Thursday, December 11, 2008

Hannah's Prayer

My heart is overwhelmed at the awesomeness of God and I believe that I truly now can share in the joy and wonder of Hannah as she prayed in I Samuel 2:1-10
And Hannah prayed and said, My heart exults in the Lord; my strength is exalted in the Lord. My mouth derides my enemies, because I rejoice in your salvation.
There is none holy like the Lord; there is none besides you;there is no rock like our God.
Talk no more so very proudly, let not arrogance come from your mouth;for the Lord is a God of knowledge and by Him actions are weighed.
The bows of the mighty are broken, but the feeble bind on strength.
those who were full have hired themselves out for bread, but those who were hungry have ceased to hunger. The barren has borne seven, but she who has many children is forlorn.
The Lord kills and brings to life; He brings down the Sheol and raises up.
The Lord make poor and makes rich; he brings low and he exalts.
He raises up the poor from the dust; he lifts the needy from the ashe heap to make them sit with princes and inherit a seat of honor.

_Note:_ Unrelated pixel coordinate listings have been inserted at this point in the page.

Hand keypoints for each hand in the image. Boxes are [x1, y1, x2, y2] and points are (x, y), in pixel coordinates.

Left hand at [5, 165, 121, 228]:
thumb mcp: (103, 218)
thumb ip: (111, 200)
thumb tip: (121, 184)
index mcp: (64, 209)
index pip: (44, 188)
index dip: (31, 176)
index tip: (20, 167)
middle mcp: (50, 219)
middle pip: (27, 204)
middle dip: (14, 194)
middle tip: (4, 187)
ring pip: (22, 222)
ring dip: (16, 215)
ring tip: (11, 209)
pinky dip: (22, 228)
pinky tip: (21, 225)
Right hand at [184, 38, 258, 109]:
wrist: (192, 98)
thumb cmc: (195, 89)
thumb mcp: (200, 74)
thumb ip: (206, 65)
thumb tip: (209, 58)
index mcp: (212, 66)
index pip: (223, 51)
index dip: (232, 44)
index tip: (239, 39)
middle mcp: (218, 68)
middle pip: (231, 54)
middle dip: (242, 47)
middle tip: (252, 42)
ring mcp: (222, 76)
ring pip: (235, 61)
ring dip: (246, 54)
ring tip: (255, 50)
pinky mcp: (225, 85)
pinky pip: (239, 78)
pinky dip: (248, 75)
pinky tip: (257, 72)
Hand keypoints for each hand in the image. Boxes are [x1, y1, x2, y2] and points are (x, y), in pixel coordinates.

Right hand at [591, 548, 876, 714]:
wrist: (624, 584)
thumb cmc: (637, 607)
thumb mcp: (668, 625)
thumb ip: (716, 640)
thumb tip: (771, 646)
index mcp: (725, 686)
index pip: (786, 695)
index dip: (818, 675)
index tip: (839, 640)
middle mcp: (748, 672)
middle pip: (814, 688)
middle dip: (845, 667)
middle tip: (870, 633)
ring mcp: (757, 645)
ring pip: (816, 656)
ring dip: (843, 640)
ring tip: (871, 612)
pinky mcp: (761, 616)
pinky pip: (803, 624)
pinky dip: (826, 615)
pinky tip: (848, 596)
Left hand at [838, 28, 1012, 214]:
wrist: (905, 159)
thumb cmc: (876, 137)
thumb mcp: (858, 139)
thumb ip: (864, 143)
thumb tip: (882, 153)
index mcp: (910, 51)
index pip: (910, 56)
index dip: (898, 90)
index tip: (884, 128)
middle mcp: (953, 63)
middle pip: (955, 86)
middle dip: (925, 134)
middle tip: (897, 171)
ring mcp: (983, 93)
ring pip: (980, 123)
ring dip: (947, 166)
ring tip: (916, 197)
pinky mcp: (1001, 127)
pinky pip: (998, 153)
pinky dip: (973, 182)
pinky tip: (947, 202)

For the pillars of the earth are the Lord's and on them he has set the world.
He will guard the feet of his faithful ones, but the wicked will be cut off in darkness, for not by might shall a man prevail.
The adversaries of the Lord shall be broken to pieces; against them he will thunder in heaven.The Lord will judge to the ends of the earth; he will give strength to his king and exalt the power of his anointed.

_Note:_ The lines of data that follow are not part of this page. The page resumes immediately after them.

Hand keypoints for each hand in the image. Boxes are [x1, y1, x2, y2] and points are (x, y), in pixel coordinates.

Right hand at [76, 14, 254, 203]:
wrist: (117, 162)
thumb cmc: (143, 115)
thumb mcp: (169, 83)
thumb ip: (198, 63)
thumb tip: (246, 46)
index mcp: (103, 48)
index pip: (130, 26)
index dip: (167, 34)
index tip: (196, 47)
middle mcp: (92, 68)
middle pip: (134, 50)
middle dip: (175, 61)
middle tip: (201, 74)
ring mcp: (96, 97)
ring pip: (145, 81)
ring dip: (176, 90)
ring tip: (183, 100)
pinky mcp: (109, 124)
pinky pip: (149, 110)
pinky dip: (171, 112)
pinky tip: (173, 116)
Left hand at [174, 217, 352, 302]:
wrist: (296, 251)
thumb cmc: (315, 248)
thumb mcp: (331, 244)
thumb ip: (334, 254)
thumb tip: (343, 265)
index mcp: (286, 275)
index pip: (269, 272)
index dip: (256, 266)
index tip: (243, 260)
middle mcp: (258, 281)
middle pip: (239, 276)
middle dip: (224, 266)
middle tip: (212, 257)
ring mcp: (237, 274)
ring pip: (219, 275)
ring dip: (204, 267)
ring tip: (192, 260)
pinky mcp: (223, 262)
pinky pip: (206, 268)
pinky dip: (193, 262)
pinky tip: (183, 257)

I have and am seeing the Glory of the Lord at work. This past year He has taken us through the dark valleys and to the sun filled meadows. He is God and we are not. False accusations and trials have besieged us , yet God is still God and He chooses when and how He will be exalted. I have seen my son turn to the Lord and his heart soften, I have become more submissive to the will of the Lord and softer myself. He has brought us closer to each other and closer to Him.He has been steady and consistent. I have seen unbelievable obstacles and I am seeing God's hand on them all. the best I could dare hope for is not even close to the best God is providing. He is shining the light of truth in the darkness of lies and deception as only He can. I have seen the power of prayer, break down high strong walls. I am seeing hard hearts soften. I am in awe of the Awesomeness of the Lord. My words are not sufficient so I must repeat and rely on the words of Hannah and David in
Psalm 113
Praise the Lord! Praise , O servants of the Lord, Praise the name of the Lord!

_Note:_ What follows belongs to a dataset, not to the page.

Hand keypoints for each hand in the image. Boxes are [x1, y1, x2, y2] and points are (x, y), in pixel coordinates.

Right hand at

Blessed is the name of the Lord from this time forevermore!
From the rising of the sun to its setting. The name of the Lord is to be praised!
The Lord is high above all nations and his glory is in the heavens!
Who is like the Lord our God, who is seated on high,
who looks far down on the heavens and the earth?
He raises the poor from the dust and lifts the needy from the ash heap.
to make them sit with princes, and the prices of his people.
He gives the barren woman a home, making her the joyous mother of children.
PRAISE the LORD!
All I can say is that the Lord is still at work, the trial is not over yet, but I know that is at hand in God's perfect time. Please continue to pray and to praise Him.